▸ Work to be completed
Reproduce the lines from the start of the records through the line containing "En la época de su máximo esplendor, el teatro", renaming "piedra caliza" to "granito" and keeping everything else unchanged. Give only those lines.

[Dataset entries]

[Start of section]

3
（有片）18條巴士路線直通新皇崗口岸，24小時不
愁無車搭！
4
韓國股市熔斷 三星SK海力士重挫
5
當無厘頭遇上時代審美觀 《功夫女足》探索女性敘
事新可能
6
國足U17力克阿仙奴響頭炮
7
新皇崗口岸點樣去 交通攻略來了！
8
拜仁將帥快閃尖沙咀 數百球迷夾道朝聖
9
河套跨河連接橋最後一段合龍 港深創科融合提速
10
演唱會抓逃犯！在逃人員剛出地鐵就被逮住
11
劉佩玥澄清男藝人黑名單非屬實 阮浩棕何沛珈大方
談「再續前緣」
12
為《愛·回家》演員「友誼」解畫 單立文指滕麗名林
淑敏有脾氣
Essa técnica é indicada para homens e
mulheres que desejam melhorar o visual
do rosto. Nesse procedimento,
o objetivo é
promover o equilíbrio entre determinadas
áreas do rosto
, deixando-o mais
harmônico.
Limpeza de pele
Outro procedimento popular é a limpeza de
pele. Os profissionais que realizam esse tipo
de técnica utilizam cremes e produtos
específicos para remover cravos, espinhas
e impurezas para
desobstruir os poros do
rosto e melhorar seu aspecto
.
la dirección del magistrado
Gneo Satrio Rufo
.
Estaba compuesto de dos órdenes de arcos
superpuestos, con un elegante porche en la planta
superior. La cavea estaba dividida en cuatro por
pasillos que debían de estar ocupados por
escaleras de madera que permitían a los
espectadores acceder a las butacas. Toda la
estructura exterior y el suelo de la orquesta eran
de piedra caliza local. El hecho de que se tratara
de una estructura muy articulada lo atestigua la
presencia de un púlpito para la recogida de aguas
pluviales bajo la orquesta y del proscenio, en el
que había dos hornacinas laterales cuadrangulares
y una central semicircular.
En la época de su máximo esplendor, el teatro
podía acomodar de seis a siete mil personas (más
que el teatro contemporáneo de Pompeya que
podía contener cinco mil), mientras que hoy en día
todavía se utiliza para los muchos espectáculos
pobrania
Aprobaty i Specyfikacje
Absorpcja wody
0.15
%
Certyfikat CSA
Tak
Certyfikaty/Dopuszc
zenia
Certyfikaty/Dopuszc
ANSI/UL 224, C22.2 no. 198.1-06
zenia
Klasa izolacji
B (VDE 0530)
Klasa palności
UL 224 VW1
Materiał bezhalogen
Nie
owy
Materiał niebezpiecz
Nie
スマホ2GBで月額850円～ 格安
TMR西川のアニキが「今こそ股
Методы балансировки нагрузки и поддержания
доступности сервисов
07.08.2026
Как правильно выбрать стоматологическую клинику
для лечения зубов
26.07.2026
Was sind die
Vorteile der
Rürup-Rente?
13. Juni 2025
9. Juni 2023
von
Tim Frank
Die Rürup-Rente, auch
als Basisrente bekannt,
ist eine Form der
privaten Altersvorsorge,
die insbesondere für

[End of section]

▸ Result of this exercise
3
（有片）18條巴士路線直通新皇崗口岸，24小時不
愁無車搭！
4
韓國股市熔斷 三星SK海力士重挫
5
當無厘頭遇上時代審美觀 《功夫女足》探索女性敘
事新可能
6
國足U17力克阿仙奴響頭炮
7
新皇崗口岸點樣去 交通攻略來了！
8
拜仁將帥快閃尖沙咀 數百球迷夾道朝聖
9
河套跨河連接橋最後一段合龍 港深創科融合提速
10
演唱會抓逃犯！在逃人員剛出地鐵就被逮住
11
劉佩玥澄清男藝人黑名單非屬實 阮浩棕何沛珈大方
談「再續前緣」
12
為《愛·回家》演員「友誼」解畫 單立文指滕麗名林
淑敏有脾氣
Essa técnica é indicada para homens e
mulheres que desejam melhorar o visual
do rosto. Nesse procedimento,
o objetivo é
promover o equilíbrio entre determinadas
áreas do rosto
, deixando-o mais
harmônico.
Limpeza de pele
Outro procedimento popular é a limpeza de
pele. Os profissionais que realizam esse tipo
de técnica utilizam cremes e produtos
específicos para remover cravos, espinhas
e impurezas para
desobstruir os poros do
rosto e melhorar seu aspecto
.
la dirección del magistrado
Gneo Satrio Rufo
.
Estaba compuesto de dos órdenes de arcos
superpuestos, con un elegante porche en la planta
superior. La cavea estaba dividida en cuatro por
pasillos que debían de estar ocupados por
escaleras de madera que permitían a los
espectadores acceder a las butacas. Toda la
estructura exterior y el suelo de la orquesta eran
de granito local. El hecho de que se tratara
de una estructura muy articulada lo atestigua la
presencia de un púlpito para la recogida de aguas
pluviales bajo la orquesta y del proscenio, en el
que había dos hornacinas laterales cuadrangulares
y una central semicircular.
En la época de su máximo esplendor, el teatro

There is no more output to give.